Page extract: Begin

This will result in script finding this normalizer and removing it from registration making it very easily to supplement your own methods for serialization.

Create custom normalizer

To create custom normalizer you have to implement NormalizerInterface and register it at RegisterEntityNormalizer event as mentioned before:

use Dullahan\Entity\Port\Domain\NormalizerInterface;

class CustomNormalizer implements NormalizerInterface
{
public function normalize(
string $fieldName,
mixed $value,
array $definition,
object $entity,
Context $context,
): mixed {
return $this->normalizeCustomValue($value);
}

public function canNormalize(
string $fieldName,
mixed $value,
array $definition,
object $entity,
Context $context,
): bool {
return 'custom' === $definition['type'];
}
}

Handling entity caching

Entity related information are cached during CacheEntity event which accepts the cache key, cache value and expire time. If you want to change caching duration or under what key they are cached, register your listener before this event and change those options. You could event decide expiry time per entity, or make cache depended on the logged user if you wished for:

class EntityCacheListener {
public function onCacheEntity(CacheEntity $event): void
{
$event->expiry = DateInterval::createFromDateString('1 day');
$event->expiry = 60 * 60 * 24;
$event->expiry = null; // If should never expire if there is not default expiry time set

$event->key .= $this->getUser()->getId(); // Mark each key with current user ID

if ($event->entity instanceof Foo) {
$event->expiry = 60;
}
}
}
Not only serialization

During CacheEntity we are not only caching serialized entities but also any Entity related information like definitions. CacheEntity event has property which defines the purpose of the current dispatch under the name case. All default cases of entity serialization are defined in EntityCacheCaseEnum.

use Dullahan\Entity\Domain\Enum\EntityCacheCaseEnum;

class EntityCacheListener {
public function onCacheEntity(CacheEntity $event): void
{
if ($event->case === EntityCacheCaseEnum::DEFINITION->value) {
echo "We are caching entity definition!"
} else if ($event->case === EntityCacheCaseEnum::SERIALIZATION->value) {
echo "We are caching serialized entity!"
}
}
}

Retrieving cached entity

Cached entity retrieval happens on the GetEntityCache. The only notable information about this process is the cast property which defines in what format found data will be returned.

Page extract: End
Available data: Begin

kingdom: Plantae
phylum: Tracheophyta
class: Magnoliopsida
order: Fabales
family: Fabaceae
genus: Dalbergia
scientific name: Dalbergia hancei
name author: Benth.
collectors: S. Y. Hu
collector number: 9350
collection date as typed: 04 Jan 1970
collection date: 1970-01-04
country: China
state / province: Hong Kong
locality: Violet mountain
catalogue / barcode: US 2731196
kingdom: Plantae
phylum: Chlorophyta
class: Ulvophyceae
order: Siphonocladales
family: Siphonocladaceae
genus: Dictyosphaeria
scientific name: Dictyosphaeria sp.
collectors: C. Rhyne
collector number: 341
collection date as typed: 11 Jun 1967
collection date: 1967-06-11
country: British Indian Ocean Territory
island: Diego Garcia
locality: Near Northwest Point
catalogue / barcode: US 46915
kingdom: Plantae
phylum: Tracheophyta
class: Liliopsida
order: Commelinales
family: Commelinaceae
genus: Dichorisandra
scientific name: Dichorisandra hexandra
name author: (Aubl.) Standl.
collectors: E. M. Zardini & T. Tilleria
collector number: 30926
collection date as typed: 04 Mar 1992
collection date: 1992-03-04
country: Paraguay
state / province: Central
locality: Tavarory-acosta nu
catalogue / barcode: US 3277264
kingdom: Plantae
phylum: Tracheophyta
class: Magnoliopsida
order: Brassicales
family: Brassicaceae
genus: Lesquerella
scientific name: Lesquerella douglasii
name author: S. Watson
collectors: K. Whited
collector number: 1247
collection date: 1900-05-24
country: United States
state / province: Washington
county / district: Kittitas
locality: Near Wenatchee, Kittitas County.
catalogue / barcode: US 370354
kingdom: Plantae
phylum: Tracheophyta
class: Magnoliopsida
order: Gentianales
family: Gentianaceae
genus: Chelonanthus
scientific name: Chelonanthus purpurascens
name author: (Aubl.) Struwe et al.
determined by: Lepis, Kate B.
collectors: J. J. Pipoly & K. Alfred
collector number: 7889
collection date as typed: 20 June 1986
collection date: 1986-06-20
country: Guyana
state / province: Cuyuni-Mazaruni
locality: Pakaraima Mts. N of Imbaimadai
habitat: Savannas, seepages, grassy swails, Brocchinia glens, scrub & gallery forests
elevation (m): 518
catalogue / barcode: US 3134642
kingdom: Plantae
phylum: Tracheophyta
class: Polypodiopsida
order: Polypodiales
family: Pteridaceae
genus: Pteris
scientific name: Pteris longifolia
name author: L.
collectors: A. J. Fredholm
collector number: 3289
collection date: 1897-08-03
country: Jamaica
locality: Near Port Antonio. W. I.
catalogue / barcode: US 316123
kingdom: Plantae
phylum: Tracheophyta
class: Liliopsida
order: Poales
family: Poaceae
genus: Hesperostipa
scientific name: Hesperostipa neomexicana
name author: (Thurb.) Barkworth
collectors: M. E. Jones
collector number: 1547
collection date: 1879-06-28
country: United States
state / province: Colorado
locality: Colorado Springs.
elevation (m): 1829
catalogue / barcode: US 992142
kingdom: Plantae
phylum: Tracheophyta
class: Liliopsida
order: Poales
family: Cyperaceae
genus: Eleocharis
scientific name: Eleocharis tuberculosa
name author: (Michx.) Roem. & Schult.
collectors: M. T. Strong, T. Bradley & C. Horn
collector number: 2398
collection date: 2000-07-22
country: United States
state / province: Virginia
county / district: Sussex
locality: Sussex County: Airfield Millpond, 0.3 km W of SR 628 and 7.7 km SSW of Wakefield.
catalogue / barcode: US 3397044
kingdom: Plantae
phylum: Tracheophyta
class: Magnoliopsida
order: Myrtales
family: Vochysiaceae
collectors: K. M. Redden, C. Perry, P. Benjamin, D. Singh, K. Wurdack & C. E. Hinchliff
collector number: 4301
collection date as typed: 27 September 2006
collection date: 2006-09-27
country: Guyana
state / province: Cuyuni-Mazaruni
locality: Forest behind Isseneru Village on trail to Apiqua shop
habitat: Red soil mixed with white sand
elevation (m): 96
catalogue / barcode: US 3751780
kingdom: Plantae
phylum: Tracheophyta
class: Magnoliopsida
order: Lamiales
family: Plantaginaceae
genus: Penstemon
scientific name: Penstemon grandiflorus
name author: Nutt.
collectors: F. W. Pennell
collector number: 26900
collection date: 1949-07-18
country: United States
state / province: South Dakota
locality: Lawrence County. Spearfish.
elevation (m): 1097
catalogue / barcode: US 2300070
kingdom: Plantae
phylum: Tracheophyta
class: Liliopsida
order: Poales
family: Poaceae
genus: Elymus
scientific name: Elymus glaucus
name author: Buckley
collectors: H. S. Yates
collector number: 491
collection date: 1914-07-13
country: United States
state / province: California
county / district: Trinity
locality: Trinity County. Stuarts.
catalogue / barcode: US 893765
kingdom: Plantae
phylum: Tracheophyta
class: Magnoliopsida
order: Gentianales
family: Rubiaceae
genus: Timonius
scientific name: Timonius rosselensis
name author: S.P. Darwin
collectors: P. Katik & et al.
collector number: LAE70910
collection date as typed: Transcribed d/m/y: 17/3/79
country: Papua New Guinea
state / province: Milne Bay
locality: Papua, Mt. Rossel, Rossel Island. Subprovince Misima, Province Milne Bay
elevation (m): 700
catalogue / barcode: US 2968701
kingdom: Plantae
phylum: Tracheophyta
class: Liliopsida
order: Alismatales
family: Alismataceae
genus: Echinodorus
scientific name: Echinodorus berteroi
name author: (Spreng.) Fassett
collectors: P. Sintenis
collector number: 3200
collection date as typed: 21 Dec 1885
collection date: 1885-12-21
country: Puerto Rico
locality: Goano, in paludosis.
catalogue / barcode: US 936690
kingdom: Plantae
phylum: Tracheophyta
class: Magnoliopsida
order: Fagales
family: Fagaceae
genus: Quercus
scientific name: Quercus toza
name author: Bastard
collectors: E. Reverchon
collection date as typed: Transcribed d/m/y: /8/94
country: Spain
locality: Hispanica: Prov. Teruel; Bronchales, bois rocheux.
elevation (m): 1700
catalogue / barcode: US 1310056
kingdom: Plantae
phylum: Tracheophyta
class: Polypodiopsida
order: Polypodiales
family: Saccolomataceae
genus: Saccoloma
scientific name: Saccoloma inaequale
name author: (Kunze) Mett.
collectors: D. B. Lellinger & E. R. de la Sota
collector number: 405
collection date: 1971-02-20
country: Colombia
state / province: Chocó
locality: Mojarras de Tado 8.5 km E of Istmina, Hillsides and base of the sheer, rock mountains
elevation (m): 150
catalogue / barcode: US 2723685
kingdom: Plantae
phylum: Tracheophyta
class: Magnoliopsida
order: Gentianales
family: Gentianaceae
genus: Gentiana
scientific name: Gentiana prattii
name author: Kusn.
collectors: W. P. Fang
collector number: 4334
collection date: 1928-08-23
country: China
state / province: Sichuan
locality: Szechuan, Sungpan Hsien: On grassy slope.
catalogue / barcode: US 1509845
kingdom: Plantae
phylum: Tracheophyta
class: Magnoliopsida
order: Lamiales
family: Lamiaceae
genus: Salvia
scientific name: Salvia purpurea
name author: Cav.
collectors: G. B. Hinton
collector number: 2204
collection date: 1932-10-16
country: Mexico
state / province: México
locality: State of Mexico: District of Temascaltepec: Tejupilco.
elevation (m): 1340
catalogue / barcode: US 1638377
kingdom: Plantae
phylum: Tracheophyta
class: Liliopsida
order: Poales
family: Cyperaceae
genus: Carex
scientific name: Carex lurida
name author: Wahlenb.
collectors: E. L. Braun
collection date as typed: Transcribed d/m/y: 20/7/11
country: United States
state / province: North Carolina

Available data: End

Study questions
- 1) List every parameter that the normalize method takes in the custom normalizer example from the entity serialization documentation. Give each one with its type.
- 2) Continue the entity serialization documentation from its last sentence, about the cast property of GetEntityCache.

Per-task answers
- 1) string $fieldName, mixed $value, array $definition, object $entity, Context $context

- 2)
Default implementation handles all format available in the EntityCacheCastEnum enum. If you wish to expand this list you will need to setup after the event, when the cache is retrieved and you could try to cast it to requited format.

Cache hydration

After serialized entity was retrieved it goes through a process of hydrating it which essentially resolves to loading relation if requested in Data Set. No additional entities are loaded if they were not mentioned in Data Set parameter.

This process happens during StripSerializedEntity event, which removes not requested/loads not present fields (mostly relations).

Not extendable at the moment

Currently this process is not easily extendable. The only option you have to set your script after it was called and managed data present in serialized property.

Advanced topis - relation annotation structure

Here is an example of cached entity with two different relation annotations:


{
"id": 1,
"name": "Main",
"barCollection": {
"__cached": {
"fieldAttr": {
"relation": "Doctrine\\ORM\\Mapping\\ManyToMany",
"important": [],
"order": null,
"limit": null,
"type": null,
"auto": null,
"plural": null,
"enum": null,
"hint": "App\\Entity\\Bar"
},
"field": "barCollection",
"entity": "App\\Entity\\Foo",
"id": 1
}
},
"userData": {
"__cached": "main:class:Dullahan-User-Domain-Entity-UserData:1:1"
}
}

Cache key

If in the __cached property we have simple string it means that this is OneToOne or ManyToOne relation and the string is just a cache key to retrieve serialized entity.

Cache object

If in the __cached property we find object it represents ManyToMany ot OneToMany relation where we will be retrieving a collection of related entities.

The fieldAttr property is just a representation of Dullahan\Field attribute that each property managable by Dullahan has defined in the JSON form.